[Records drawn from a dataset]
= Beginning of Section =

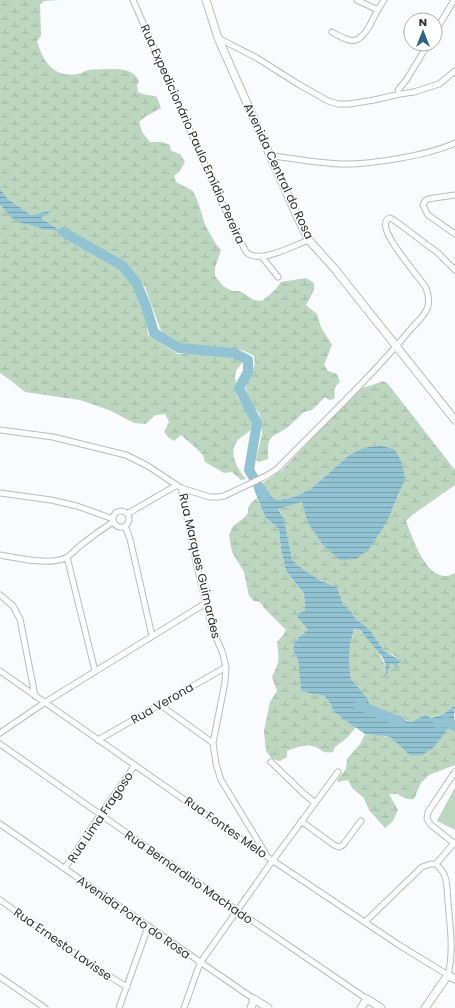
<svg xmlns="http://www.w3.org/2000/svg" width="455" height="1008" viewBox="0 0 455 1008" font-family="Poppins,sans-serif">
<defs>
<pattern id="wetland-marsh" width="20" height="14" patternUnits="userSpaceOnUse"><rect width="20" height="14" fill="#bcd6bf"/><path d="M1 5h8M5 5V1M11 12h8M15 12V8" fill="none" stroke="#a2b8a4"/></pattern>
<pattern id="water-rules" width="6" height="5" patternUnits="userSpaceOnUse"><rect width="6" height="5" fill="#92c3d3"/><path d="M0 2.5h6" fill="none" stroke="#789fac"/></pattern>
</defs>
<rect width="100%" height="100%" fill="#f9fbfe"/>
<path fill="url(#wetland-marsh)" d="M0 0H59L44 1 40 5 41 36 37 41C43 62 54 78 77 74 81 74 84 71 89 70 93 69 99 70 104 69 116 69 133 67 139 81L137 85 138 92C144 95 151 95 157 97L161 108 145 117 139 122 142 132 150 142H162L170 145 171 151 180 154 185 162 180 171 174 176 176 182 193 191 198 202 205 225 216 244 221 250 215 268V276L223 286 232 291H240L254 300 262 301 275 290 281 282 306 278 314 283V290L306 305 317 314 321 327 332 345 324 365 328 371 337 374 340 382C330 391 337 390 334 399L329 400 325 397 312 410 304 412 287 428 273 436 270 439 268 445V459L259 462 256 460 262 434 261 421 259 413 251 404 245 386 255 364 254 356C237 344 212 348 192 346 182 345 172 341 163 336L145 287 127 266 76 235 64 232C69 242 81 246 90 252 101 258 115 265 124 273 139 287 145 316 148 335L178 354 191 353 230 355C235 356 240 358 242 363L236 371 235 376 237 393V397L245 406 253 427C249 433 239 438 237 441 228 454 238 470 246 479L241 480 232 472 224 473 205 462 203 455 196 448 181 435 174 441 168 437 164 432 169 422 165 414 155 415 146 424 134 423 109 410 80 400 25 392 10 380 0 373V205C12 221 43 230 62 231L41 218 51 210 31 215 8 199 0 189Z
M383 381 388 384 455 470V485L412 515 406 521C412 537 425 577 446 576 449 576 452 574 455 573V705L444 714 412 722 408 721 400 715 382 719 372 716 368 699 351 679 349 660 350 645 354 628C369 634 384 659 388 674L391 663 399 668 396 664 401 661 395 656 384 651 370 630 355 618 351 612 343 604 337 587 321 581 297 565 292 559 284 519 278 508 302 502 307 521 379 533 387 522 400 492 380 445 363 448 349 455 311 489 294 497 278 500 272 497 263 483 282 470 358 390C366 386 374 385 383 381Z
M257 498 265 517 279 529 281 549 286 571 304 595 305 610 296 615 308 630 298 638 294 644 293 650 298 660 301 691 313 694 324 696 330 703 334 712 356 727 347 738 335 747 333 752C320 754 322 748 312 746 304 744 295 748 287 751V757L280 761 272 759 266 751 264 731 270 702 277 691 272 677C280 661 279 659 277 642L284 634 286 630 264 608 260 602 254 601 249 596 244 572 232 552 229 535 233 526 245 517 248 513V509L250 504Z
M455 718V765L429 775 421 783 414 799C408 800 402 798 398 794H389L398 810 393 821 385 828 369 810 364 798 352 788 348 780 338 782 337 780 346 769 347 759 360 744 365 734C385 736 390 734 404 750L447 730Z"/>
<path fill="#bcd6bf" d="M455 787V830L437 821Z"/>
<path fill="url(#water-rules)" d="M0 189 8 199 31 215 52 210 41 218 63 232 45 229 15 221 0 205Z
M380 445 395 450 402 463 405 479 387 522 369 549 356 559 340 560 323 545 307 521 302 502 278 509 284 519 292 559 297 565 321 581 337 587 343 604 351 612 355 618 370 630 384 651 402 661 397 664 399 669 391 663 387 676 385 664 383 658 361 631 354 628 350 645 349 660 351 679 368 699 372 716 382 719 400 715 407 721 412 722 425 715 431 718 444 714 455 705 454 721 434 747 422 755 411 756 391 738 385 736 365 734 334 712 330 703 324 696 313 694 301 691 298 660 293 650 294 644 298 638 308 630 296 615 305 610 304 594 286 571 281 549 279 529 265 517 254 489 263 483 272 497 278 500 294 497 311 489 349 455 363 448Z"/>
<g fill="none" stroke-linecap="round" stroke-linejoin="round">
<path stroke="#92c3d3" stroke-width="10" d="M63 232 123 266 137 284 146 306 154 333 179 348 234 353 248 360V372L239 388 257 423 249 470 265 497
M359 705 400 722
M438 723 447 722 455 726"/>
<defs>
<path id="street" d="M133 0 222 203 246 252C260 265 294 245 309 240
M357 0 378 10
M332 32C351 43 358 46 370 25 374 16 379 8 384 0
M435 32 454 0
M218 38 257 58 298 84 328 101 338 104H349L374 100 400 94 414 92 439 84 455 71
M398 90 407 79 428 44
M269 155C293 159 317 163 341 164 369 165 430 155 455 143
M455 195 428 199 425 201 423 205 428 215 455 234
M262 257 278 277
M0 430 53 437 126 455 148 466 181 488 210 497H218L224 496 266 476 277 469C322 423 369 379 410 330 416 323 426 315 428 306 429 301 428 293 426 288 421 278 370 224 390 218L394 220 438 253 455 270
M181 488 196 562 212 629 222 651 226 667 225 682 213 743 216 764 221 780 266 854
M0 493 51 500 77 506 113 519
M113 519a8 8 0 1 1 16 0a8 8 0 1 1-16 0Z
M127 514 177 485
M125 526 130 539 152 636
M0 555C16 558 53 566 67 557 72 554 76 549 81 545 91 537 102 529 113 522
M67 557 95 671
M0 595 13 606 20 619 35 696
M0 671 242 840 399 945 448 975C454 951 450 926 448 902 447 894 448 885 445 877 444 872 440 868 436 864H431L422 867 366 921
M159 704 213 743
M0 733 44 703 206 603
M98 740 226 667
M0 744 238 911 367 999
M271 762 302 792 315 803
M455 772 428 812 427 819 431 825 455 844
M301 821 334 845 339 847 343 845 361 821
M0 824 254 999
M436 864 454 843
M65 868 100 815 135 765
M0 900 91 965 127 987
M0 977 45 1008
M119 1008 148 927
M184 1008 200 963 273 860 338 772"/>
<path id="secondary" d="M206 0 218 38 297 216 309 240 315 247 334 268 455 420
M251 1008 254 999 268 1008
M361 1008 367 999 381 1008
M425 1008 448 975 455 979"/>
</defs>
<use href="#street" stroke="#b9bcbe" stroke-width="7"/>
<use href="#secondary" stroke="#b9bcbe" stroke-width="9"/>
<use href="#street" stroke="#fff" stroke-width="5"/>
<use href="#secondary" stroke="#fff" stroke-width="7"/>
</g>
<g text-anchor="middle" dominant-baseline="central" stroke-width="3" stroke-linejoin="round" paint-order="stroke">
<g font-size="12" fill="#2e2f30" stroke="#fff">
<text transform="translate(193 134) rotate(66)">Rua Expedicionário Paulo Emídio Pereira</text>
<text transform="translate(279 171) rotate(65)">Avenida Central do Rosa</text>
<text transform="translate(200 566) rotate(77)">Rua Marques Guimarães</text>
<text transform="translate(162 703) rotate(-30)">Rua Verona</text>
<text transform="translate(100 817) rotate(-56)">Rua Lima Fragoso</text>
<text transform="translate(226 827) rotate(35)">Rua Fontes Melo</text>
<text transform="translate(189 877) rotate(35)">Rua Bernardino Machado</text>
<text transform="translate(134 917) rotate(35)">Avenida Porto do Rosa</text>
<text transform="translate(63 944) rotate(35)">Rua Ernesto Lavisse</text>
</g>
</g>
<g transform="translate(423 32)"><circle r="19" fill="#ffffff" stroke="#abacac"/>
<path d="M0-3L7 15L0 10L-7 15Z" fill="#2f6580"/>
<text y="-6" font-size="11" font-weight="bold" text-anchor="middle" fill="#2e2f30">N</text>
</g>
</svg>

= End of Section =

### What to produce
Write out again every line above exactly as given; the pictures do not belong in the copy.

### Written solution
<svg xmlns="http://www.w3.org/2000/svg" width="455" height="1008" viewBox="0 0 455 1008" font-family="Poppins,sans-serif">
<defs>
<pattern id="wetland-marsh" width="20" height="14" patternUnits="userSpaceOnUse"><rect width="20" height="14" fill="#bcd6bf"/><path d="M1 5h8M5 5V1M11 12h8M15 12V8" fill="none" stroke="#a2b8a4"/></pattern>
<pattern id="water-rules" width="6" height="5" patternUnits="userSpaceOnUse"><rect width="6" height="5" fill="#92c3d3"/><path d="M0 2.5h6" fill="none" stroke="#789fac"/></pattern>
</defs>
<rect width="100%" height="100%" fill="#f9fbfe"/>
<path fill="url(#wetland-marsh)" d="M0 0H59L44 1 40 5 41 36 37 41C43 62 54 78 77 74 81 74 84 71 89 70 93 69 99 70 104 69 116 69 133 67 139 81L137 85 138 92C144 95 151 95 157 97L161 108 145 117 139 122 142 132 150 142H162L170 145 171 151 180 154 185 162 180 171 174 176 176 182 193 191 198 202 205 225 216 244 221 250 215 268V276L223 286 232 291H240L254 300 262 301 275 290 281 282 306 278 314 283V290L306 305 317 314 321 327 332 345 324 365 328 371 337 374 340 382C330 391 337 390 334 399L329 400 325 397 312 410 304 412 287 428 273 436 270 439 268 445V459L259 462 256 460 262 434 261 421 259 413 251 404 245 386 255 364 254 356C237 344 212 348 192 346 182 345 172 341 163 336L145 287 127 266 76 235 64 232C69 242 81 246 90 252 101 258 115 265 124 273 139 287 145 316 148 335L178 354 191 353 230 355C235 356 240 358 242 363L236 371 235 376 237 393V397L245 406 253 427C249 433 239 438 237 441 228 454 238 470 246 479L241 480 232 472 224 473 205 462 203 455 196 448 181 435 174 441 168 437 164 432 169 422 165 414 155 415 146 424 134 423 109 410 80 400 25 392 10 380 0 373V205C12 221 43 230 62 231L41 218 51 210 31 215 8 199 0 189Z
M383 381 388 384 455 470V485L412 515 406 521C412 537 425 577 446 576 449 576 452 574 455 573V705L444 714 412 722 408 721 400 715 382 719 372 716 368 699 351 679 349 660 350 645 354 628C369 634 384 659 388 674L391 663 399 668 396 664 401 661 395 656 384 651 370 630 355 618 351 612 343 604 337 587 321 581 297 565 292 559 284 519 278 508 302 502 307 521 379 533 387 522 400 492 380 445 363 448 349 455 311 489 294 497 278 500 272 497 263 483 282 470 358 390C366 386 374 385 383 381Z
M257 498 265 517 279 529 281 549 286 571 304 595 305 610 296 615 308 630 298 638 294 644 293 650 298 660 301 691 313 694 324 696 330 703 334 712 356 727 347 738 335 747 333 752C320 754 322 748 312 746 304 744 295 748 287 751V757L280 761 272 759 266 751 264 731 270 702 277 691 272 677C280 661 279 659 277 642L284 634 286 630 264 608 260 602 254 601 249 596 244 572 232 552 229 535 233 526 245 517 248 513V509L250 504Z
M455 718V765L429 775 421 783 414 799C408 800 402 798 398 794H389L398 810 393 821 385 828 369 810 364 798 352 788 348 780 338 782 337 780 346 769 347 759 360 744 365 734C385 736 390 734 404 750L447 730Z"/>
<path fill="#bcd6bf" d="M455 787V830L437 821Z"/>
<path fill="url(#water-rules)" d="M0 189 8 199 31 215 52 210 41 218 63 232 45 229 15 221 0 205Z
M380 445 395 450 402 463 405 479 387 522 369 549 356 559 340 560 323 545 307 521 302 502 278 509 284 519 292 559 297 565 321 581 337 587 343 604 351 612 355 618 370 630 384 651 402 661 397 664 399 669 391 663 387 676 385 664 383 658 361 631 354 628 350 645 349 660 351 679 368 699 372 716 382 719 400 715 407 721 412 722 425 715 431 718 444 714 455 705 454 721 434 747 422 755 411 756 391 738 385 736 365 734 334 712 330 703 324 696 313 694 301 691 298 660 293 650 294 644 298 638 308 630 296 615 305 610 304 594 286 571 281 549 279 529 265 517 254 489 263 483 272 497 278 500 294 497 311 489 349 455 363 448Z"/>
<g fill="none" stroke-linecap="round" stroke-linejoin="round">
<path stroke="#92c3d3" stroke-width="10" d="M63 232 123 266 137 284 146 306 154 333 179 348 234 353 248 360V372L239 388 257 423 249 470 265 497
M359 705 400 722
M438 723 447 722 455 726"/>
<defs>
<path id="street" d="M133 0 222 203 246 252C260 265 294 245 309 240
M357 0 378 10
M332 32C351 43 358 46 370 25 374 16 379 8 384 0
M435 32 454 0
M218 38 257 58 298 84 328 101 338 104H349L374 100 400 94 414 92 439 84 455 71
M398 90 407 79 428 44
M269 155C293 159 317 163 341 164 369 165 430 155 455 143
M455 195 428 199 425 201 423 205 428 215 455 234
M262 257 278 277
M0 430 53 437 126 455 148 466 181 488 210 497H218L224 496 266 476 277 469C322 423 369 379 410 330 416 323 426 315 428 306 429 301 428 293 426 288 421 278 370 224 390 218L394 220 438 253 455 270
M181 488 196 562 212 629 222 651 226 667 225 682 213 743 216 764 221 780 266 854
M0 493 51 500 77 506 113 519
M113 519a8 8 0 1 1 16 0a8 8 0 1 1-16 0Z
M127 514 177 485
M125 526 130 539 152 636
M0 555C16 558 53 566 67 557 72 554 76 549 81 545 91 537 102 529 113 522
M67 557 95 671
M0 595 13 606 20 619 35 696
M0 671 242 840 399 945 448 975C454 951 450 926 448 902 447 894 448 885 445 877 444 872 440 868 436 864H431L422 867 366 921
M159 704 213 743
M0 733 44 703 206 603
M98 740 226 667
M0 744 238 911 367 999
M271 762 302 792 315 803
M455 772 428 812 427 819 431 825 455 844
M301 821 334 845 339 847 343 845 361 821
M0 824 254 999
M436 864 454 843
M65 868 100 815 135 765
M0 900 91 965 127 987
M0 977 45 1008
M119 1008 148 927
M184 1008 200 963 273 860 338 772"/>
<path id="secondary" d="M206 0 218 38 297 216 309 240 315 247 334 268 455 420
M251 1008 254 999 268 1008
M361 1008 367 999 381 1008
M425 1008 448 975 455 979"/>
</defs>
<use href="#street" stroke="#b9bcbe" stroke-width="7"/>
<use href="#secondary" stroke="#b9bcbe" stroke-width="9"/>
<use href="#street" stroke="#fff" stroke-width="5"/>
<use href="#secondary" stroke="#fff" stroke-width="7"/>
</g>
<g text-anchor="middle" dominant-baseline="central" stroke-width="3" stroke-linejoin="round" paint-order="stroke">
<g font-size="12" fill="#2e2f30" stroke="#fff">
<text transform="translate(193 134) rotate(66)">Rua Expedicionário Paulo Emídio Pereira</text>
<text transform="translate(279 171) rotate(65)">Avenida Central do Rosa</text>
<text transform="translate(200 566) rotate(77)">Rua Marques Guimarães</text>
<text transform="translate(162 703) rotate(-30)">Rua Verona</text>
<text transform="translate(100 817) rotate(-56)">Rua Lima Fragoso</text>
<text transform="translate(226 827) rotate(35)">Rua Fontes Melo</text>
<text transform="translate(189 877) rotate(35)">Rua Bernardino Machado</text>
<text transform="translate(134 917) rotate(35)">Avenida Porto do Rosa</text>
<text transform="translate(63 944) rotate(35)">Rua Ernesto Lavisse</text>
</g>
</g>
<g transform="translate(423 32)"><circle r="19" fill="#ffffff" stroke="#abacac"/>
<path d="M0-3L7 15L0 10L-7 15Z" fill="#2f6580"/>
<text y="-6" font-size="11" font-weight="bold" text-anchor="middle" fill="#2e2f30">N</text>
</g>
</svg>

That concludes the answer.